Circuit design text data
-- Opening Marker --
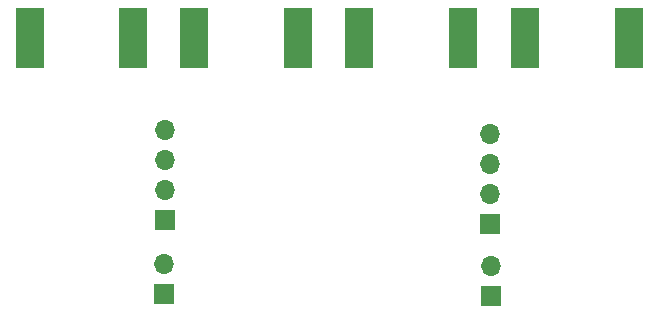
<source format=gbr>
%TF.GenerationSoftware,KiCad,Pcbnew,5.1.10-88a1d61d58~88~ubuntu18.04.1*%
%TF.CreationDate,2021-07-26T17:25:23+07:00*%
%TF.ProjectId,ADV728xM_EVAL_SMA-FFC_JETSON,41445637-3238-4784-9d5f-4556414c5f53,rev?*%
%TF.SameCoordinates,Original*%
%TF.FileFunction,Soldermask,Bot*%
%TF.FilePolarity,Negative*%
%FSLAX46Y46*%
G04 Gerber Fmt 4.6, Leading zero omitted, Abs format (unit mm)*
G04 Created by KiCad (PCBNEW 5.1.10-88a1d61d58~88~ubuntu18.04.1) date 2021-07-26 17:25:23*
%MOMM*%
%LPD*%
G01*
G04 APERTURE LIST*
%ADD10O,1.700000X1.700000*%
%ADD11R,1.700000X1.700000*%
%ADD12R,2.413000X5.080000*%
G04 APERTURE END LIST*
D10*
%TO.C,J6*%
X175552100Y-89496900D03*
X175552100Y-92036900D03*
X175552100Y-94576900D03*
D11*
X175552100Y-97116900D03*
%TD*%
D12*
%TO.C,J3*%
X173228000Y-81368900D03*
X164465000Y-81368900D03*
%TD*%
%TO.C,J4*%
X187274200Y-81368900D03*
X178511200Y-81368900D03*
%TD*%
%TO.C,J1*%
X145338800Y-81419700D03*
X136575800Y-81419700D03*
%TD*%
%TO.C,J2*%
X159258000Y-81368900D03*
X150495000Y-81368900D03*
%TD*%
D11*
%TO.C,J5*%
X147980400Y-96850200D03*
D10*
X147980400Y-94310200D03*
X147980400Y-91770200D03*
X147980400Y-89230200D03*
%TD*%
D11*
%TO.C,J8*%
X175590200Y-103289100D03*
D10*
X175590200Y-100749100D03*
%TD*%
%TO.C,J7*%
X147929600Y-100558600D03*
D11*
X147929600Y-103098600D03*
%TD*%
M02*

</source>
-- Closing Marker --
§ **DIRECTIONS**
Please return exactly the lines that run from the line with "X147929600Y-100558600D03*" through the end of the records above, both included, and nothing more.

§ **YOUR RESPONSE**
X147929600Y-100558600D03*
D11*
X147929600Y-103098600D03*
%TD*%
M02*

</source>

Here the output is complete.